Your tasks:
**1)** Quote, word for word, the part of the passage on the Walker recall that opens with the words containing "Late last week, a" and closes with "he has authored.".
**2)** List every person named in the passage on the Walker recall below.

Exercise passage: Begin

The last 16 months have provided an unpredictable emotional roller-coaster ride of demoralizing lows and exhilirating highs since Scott Walker declared war on workers on Feb. 11, 2011.

With the recall election for Walker coming up on June 5, every little development, every possible indicator of how the public mood is shifting, can cause either ecstasy or agony for the many thousands who have been actively fighting Walker and his billionaire backers all these months.

Late last week, a new poll by Marquette University Law School showed Walker ahead of labor- and progressive-backed Democratic opponent Tom Barrett by a 50 to 44 percent margin.

So on Monday night, when my long-time friend and Uprising author John Nichols—who also hails from Racine—and I gave talks about new books on the significance of the Wisconsin labor rebellion, there was an undercurrent of anxiety running through the crowd of 150 or so that filled Boswell’s Books in Milwaukee. John has developed a large national following through his work as correspondent for The Nation, his frequent commentary on MSNBC, and the seven books he has authored.

In stressing the "secession" of  the “job creator” class from any responsibility except profit maximization, I fear John and I may have merely deepened fears in the crowd, already put on edge by polling numbers and Walker's $25 million war chest, which gives the governor close to a 25-1 edge over Barrett. (Despite this gross imbalance, the mindlessly pro-Walker Journal Sentinel headlined a story in this "even-handed" fashion: "Barrett, Walker have one thing in common: Out-of-state donors.")

Fortunately, John lightened the mood with an hysterically funny account of the lies and hypocrisies of Scott Walker, his corporate sponsors, and his flunkies, included in his superb new book Uprising.

Exercise passage: End
Information given: Begin

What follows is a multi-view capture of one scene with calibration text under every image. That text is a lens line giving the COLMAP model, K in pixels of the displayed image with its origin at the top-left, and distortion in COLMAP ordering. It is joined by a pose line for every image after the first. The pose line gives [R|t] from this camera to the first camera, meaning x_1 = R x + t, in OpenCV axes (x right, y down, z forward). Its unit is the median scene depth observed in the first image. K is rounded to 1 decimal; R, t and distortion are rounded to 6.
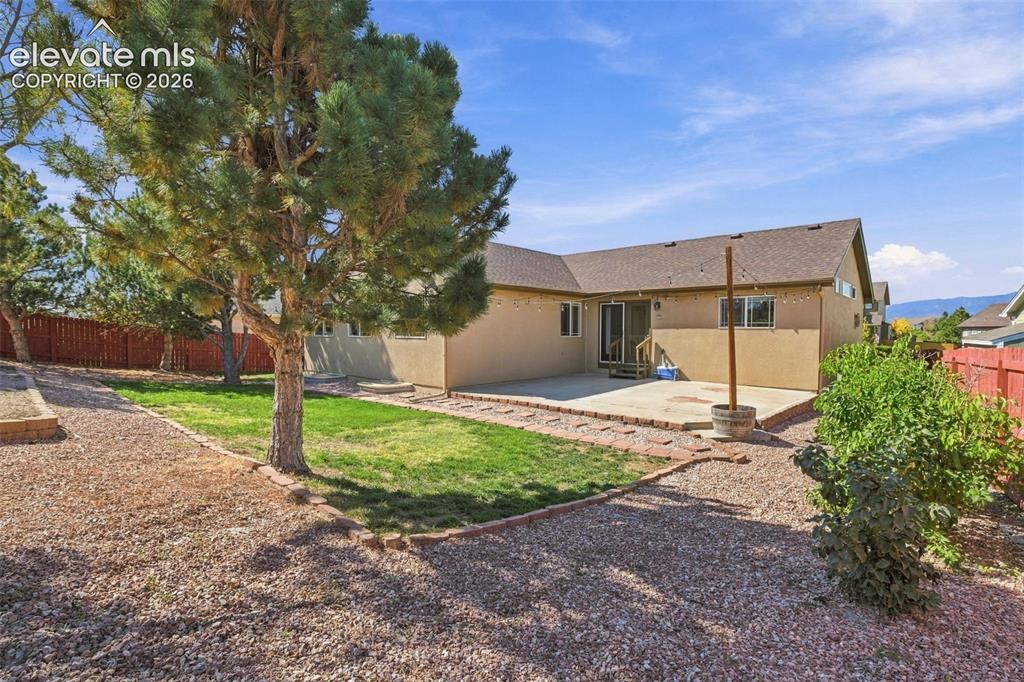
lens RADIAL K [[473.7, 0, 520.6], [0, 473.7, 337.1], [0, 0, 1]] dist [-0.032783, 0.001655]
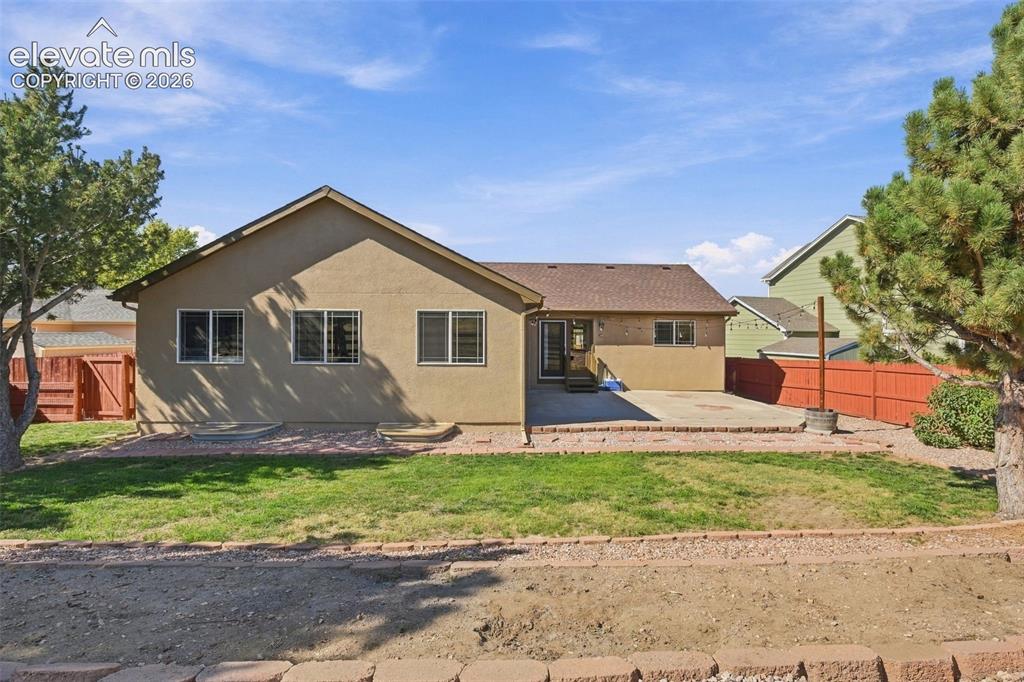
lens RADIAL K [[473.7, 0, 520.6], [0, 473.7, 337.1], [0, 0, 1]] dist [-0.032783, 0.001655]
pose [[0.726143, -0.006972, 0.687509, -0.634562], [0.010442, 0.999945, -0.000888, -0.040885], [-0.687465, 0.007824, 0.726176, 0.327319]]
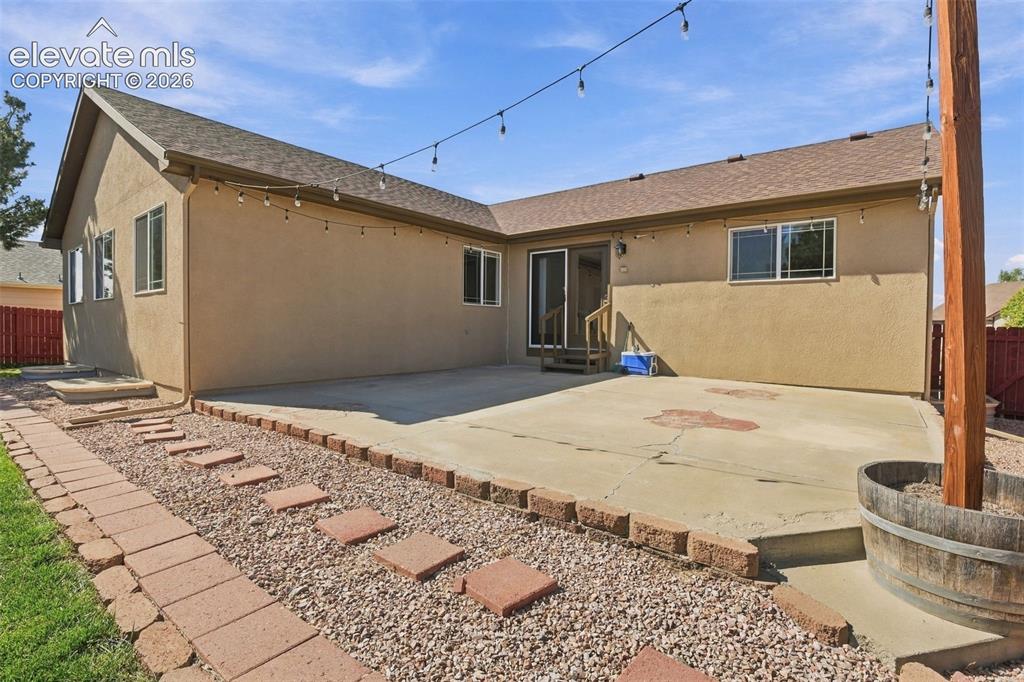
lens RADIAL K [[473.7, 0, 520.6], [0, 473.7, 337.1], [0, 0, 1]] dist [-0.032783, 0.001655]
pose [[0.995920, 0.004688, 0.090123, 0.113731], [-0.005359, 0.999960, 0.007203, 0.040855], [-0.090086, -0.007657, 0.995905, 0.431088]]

Information given: End
Information given: Begin

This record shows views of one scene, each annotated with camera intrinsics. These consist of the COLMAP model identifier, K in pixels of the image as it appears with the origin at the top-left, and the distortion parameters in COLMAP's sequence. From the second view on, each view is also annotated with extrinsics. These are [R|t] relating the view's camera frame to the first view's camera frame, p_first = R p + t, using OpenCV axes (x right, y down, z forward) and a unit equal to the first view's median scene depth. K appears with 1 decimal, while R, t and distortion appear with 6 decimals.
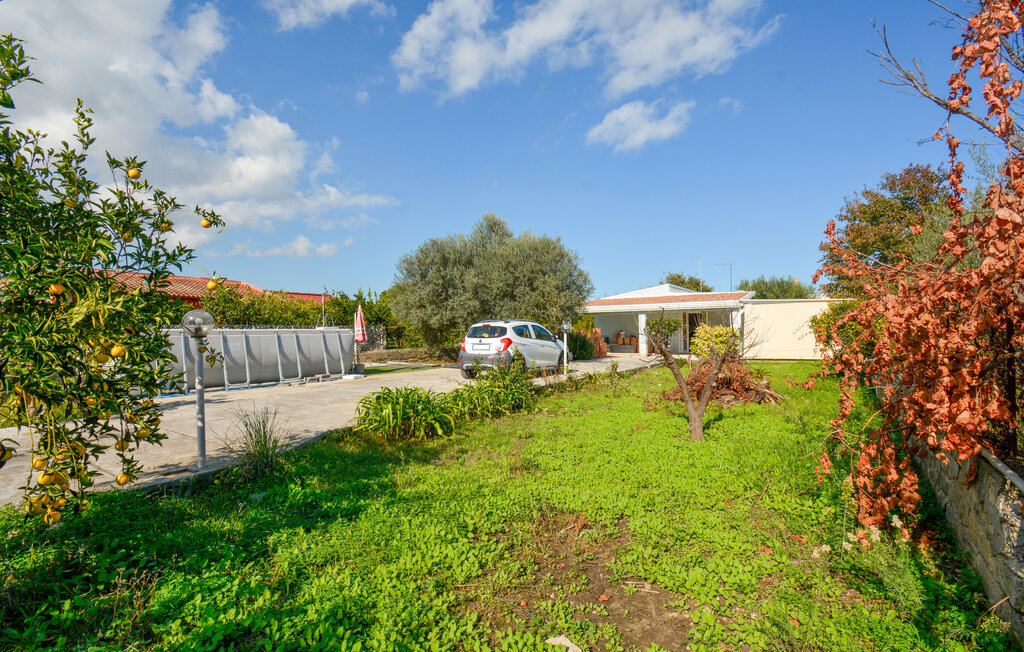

Information given: End

Solutions by task:
**1)**
Late last week, a new poll by Marquette University Law School showed Walker ahead of labor- and progressive-backed Democratic opponent Tom Barrett by a 50 to 44 percent margin.

So on Monday night, when my long-time friend and Uprising author John Nichols—who also hails from Racine—and I gave talks about new books on the significance of the Wisconsin labor rebellion, there was an undercurrent of anxiety running through the crowd of 150 or so that filled Boswell’s Books in Milwaukee. John has developed a large national following through his work as correspondent for The Nation, his frequent commentary on MSNBC, and the seven books he has authored.

**2)** Scott Walker, Tom Barrett, John Nichols